**Exercise prompt:** Every line below that holds the string "المعارضة" should be copied.

**Records provided:**
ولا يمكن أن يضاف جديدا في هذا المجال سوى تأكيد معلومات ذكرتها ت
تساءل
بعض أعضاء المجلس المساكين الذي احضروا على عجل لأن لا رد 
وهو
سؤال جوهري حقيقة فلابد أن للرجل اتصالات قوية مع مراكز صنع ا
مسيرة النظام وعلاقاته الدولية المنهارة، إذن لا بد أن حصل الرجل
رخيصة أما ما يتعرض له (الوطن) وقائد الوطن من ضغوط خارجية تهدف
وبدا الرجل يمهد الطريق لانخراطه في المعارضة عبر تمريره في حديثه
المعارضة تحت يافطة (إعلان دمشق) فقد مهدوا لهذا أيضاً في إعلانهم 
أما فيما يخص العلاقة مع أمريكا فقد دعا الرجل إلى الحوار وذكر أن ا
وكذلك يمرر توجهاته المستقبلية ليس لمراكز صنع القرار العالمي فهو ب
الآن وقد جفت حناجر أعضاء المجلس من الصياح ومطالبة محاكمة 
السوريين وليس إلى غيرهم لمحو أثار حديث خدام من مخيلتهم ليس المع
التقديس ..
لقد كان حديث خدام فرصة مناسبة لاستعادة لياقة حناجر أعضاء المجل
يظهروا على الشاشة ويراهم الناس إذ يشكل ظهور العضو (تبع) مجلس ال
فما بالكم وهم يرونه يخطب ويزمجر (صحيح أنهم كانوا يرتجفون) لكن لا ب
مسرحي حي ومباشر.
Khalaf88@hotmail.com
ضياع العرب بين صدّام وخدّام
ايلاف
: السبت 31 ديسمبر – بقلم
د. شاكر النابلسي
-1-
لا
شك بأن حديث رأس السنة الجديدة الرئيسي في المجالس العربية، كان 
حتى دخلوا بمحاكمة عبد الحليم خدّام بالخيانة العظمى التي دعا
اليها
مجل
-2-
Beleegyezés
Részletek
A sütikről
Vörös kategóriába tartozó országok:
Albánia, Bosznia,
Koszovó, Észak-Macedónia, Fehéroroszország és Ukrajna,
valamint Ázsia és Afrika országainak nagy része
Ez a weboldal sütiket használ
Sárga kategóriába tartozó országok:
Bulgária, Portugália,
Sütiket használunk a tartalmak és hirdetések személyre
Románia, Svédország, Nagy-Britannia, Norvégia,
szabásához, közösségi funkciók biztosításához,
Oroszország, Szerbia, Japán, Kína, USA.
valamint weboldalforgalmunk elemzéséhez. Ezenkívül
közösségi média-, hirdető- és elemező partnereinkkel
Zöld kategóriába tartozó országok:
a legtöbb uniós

**Your solution:**
وبدا الرجل يمهد الطريق لانخراطه في المعارضة عبر تمريره في حديثه
المعارضة تحت يافطة (إعلان دمشق) فقد مهدوا لهذا أيضاً في إعلانهم 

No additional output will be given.